Michel Moglia et la Symphonie du Feu

On s’intéresse aujourd’hui à une sorte d’OVNI, un peu curieux… mais très inspirant! Michel Moglia, français, a développé un concept unique au carrefour de la performance technique, musicale, scénique, artisanale, industrielle… pour proposer une expérience de la musique et du spectacle différente de tout ce que l’on peut voir ailleurs. Bref on va parler de quelque chose d’inhabituel, mais d’extraordinaire, et le tout à travers l’objectif d’un jeune studio français et indépendant!

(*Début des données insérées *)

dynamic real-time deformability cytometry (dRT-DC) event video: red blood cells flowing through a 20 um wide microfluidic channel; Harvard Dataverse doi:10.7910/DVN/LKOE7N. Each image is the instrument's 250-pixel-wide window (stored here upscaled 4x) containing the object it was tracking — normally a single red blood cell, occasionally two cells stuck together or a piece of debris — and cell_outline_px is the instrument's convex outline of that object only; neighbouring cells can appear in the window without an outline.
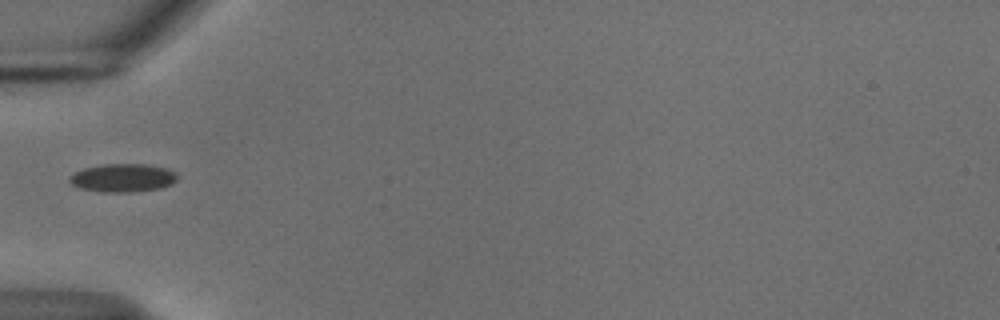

Découvert grâce à la Web-série de reportages “La Symphonie du Feu” (voir teaser ci-dessus et épisode 1 ci-dessous), le personnage de Michel Moglia impressionne par son intégrité, son “entièreté”. Se définissant lui-même comme un “asocial caractériel primaire”, il assume et revendique un mode de pensée, de vie, consacré à la création artistique, l’exploration des sons et des expériences. Le monde, la nature, les objets, les hommes et les femmes qui l’entourent sont autant d’ingrédients indispensables à sa créativité, mais les amis sont pour lui des “anciens combattants” et ses “instruments” ont vocation, après fabrication et utilisation, à être abandonnés sur les lieux de la performance.

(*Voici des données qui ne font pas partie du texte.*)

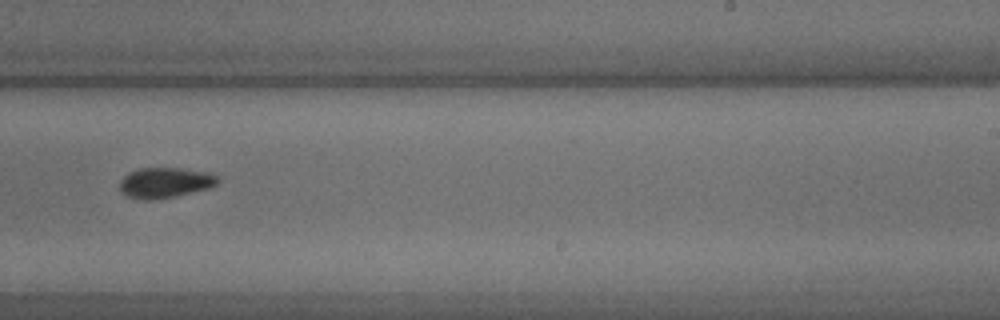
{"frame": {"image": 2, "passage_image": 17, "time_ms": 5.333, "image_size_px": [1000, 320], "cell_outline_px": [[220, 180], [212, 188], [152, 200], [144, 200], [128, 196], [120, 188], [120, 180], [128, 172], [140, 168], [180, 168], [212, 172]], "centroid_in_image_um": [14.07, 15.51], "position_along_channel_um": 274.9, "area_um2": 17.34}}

Nous faisant rentrer dans l’atelier de l’artiste, la caméra de Manarr (studio français à l’initiative de cette web-série) nous fait rencontrer un homme hors du commun, à l’insatiable curiosité. Alors attention on parle de musique, mais de musique très différente de celle que l’on écoute “normalement”. Avec ses “orgues à feu”, Michel Moglia explore le spectre sonore (allant jusque dans des fréquences inaudibles) et joue de la musique en faisant jaillir des flammes de gigantesques tuyaux en métal. Le moins que l’on puisse dire, c’est que ce n’est pas commun! En fait cette web-série, c’est l’histoire de quelqu’un d’insatisfait des sons et musiques proposées, qui choisit de quitter le sentiers battus de la musique conventionnelle et fabrique de façon tout à fait aléatoire des instruments. Avec cette rencontre et les différents court-métrages qui y sont dédiés, le studio français poursuit en fait sa démarche de découvrir et faire découvrir l’artisanat dans ce qu’il a de plus authentique, pour replacer au centre des regards la poésie et l’humanité de ces vocations méconnues, dans lesquelles artisanat et art ne font bien souvent plus qu’un. Le pari est largement remporté avec le récit étonnant de “La Symphonie du Feu”.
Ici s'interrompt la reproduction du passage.